According to the new rules, "disabled person" is preferable to "person with disabilities." "Invalid" and "handicapped" are unacceptable. To describe those without a disability, the BBC likes "non-disabled" more than "able-bodied."

The BBC program The Fifth Floor gathered three non-English language journalists to talk about this. Do these reporters translate the approved English terms? Do they use alternative expressions that might be locally acceptable but frowned upon in English? Or do they dream up new terms that make more sense in their languages?

BBC Uzbek reporter Shodiyor Sayf has particular insight. He’s disabled from having polio as a child. But even he and his translator have trouble coming up with the appropriate words to describe how his disability affects the way he walks.

“Not as an able-bodied person,” his translator says, then asks. “Is that right word I’m using now? Non-disabled person? ... I’m really sorry!”

Sayf says until recently he simply hadn’t thought about the language of disability.

“But now I’ve arrived (in London to cover the Paralympic Games). And there are words I’ve never actually translated into Uzbek before. Now I know that those are the words I need to be using,” he said.

Words like "non-disabled," which Sayf has translated into Uzbek as ‘a person without limited abilities.’

But there’s a problem with some of the words that the BBC says should be avoided. In certain countries, words like ‘invalid’ and ‘handicapped’ are still widely and benignly used, by government officials as well as the general public.

“In our language, it’s still correct to use ... invalid,” said Ukrainian journalist Andriy Kravets.

Ukraine’s lexicon is evolving though.

“There is a saying — if I translate it into English — 'people with limited abilities,’” he said.

But what of places with disproportionately large numbers of disabled people, like Afghanistan? An estimated two million Afghans are disabled, most because of the decades of conflict there.

Tahir Qadiry with BBC Persian TV, which broadcasts in Afghanistan, says disdain for the disabled is reflected in the language. One widely-used expression translates as "person with a defect."

The news media use more respectful language, but Qadiry says it’s not always that easy to come up with the right translation.
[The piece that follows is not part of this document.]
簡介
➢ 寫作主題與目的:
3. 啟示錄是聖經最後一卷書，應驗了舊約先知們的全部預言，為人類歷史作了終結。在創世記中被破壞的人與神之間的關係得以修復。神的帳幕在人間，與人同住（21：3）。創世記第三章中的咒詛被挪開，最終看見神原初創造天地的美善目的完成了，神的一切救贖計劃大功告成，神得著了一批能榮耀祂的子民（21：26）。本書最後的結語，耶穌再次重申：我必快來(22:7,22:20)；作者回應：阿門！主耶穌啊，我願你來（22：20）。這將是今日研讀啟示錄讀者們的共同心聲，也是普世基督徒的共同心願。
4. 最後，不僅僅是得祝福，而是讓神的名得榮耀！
“I know it makes sense in English,” he said. “But for us, especially in Persian when you translate it, it doesn’t make sense,”

So sometimes, local journalists reject imported, translated solutions in favour of local ones.

Consider this Persian expression for blind: "Bright in the stomach." In English it sounds strange.

But in cultures where the stomach is considered a focal point of the body — almost like a second brain — it works well.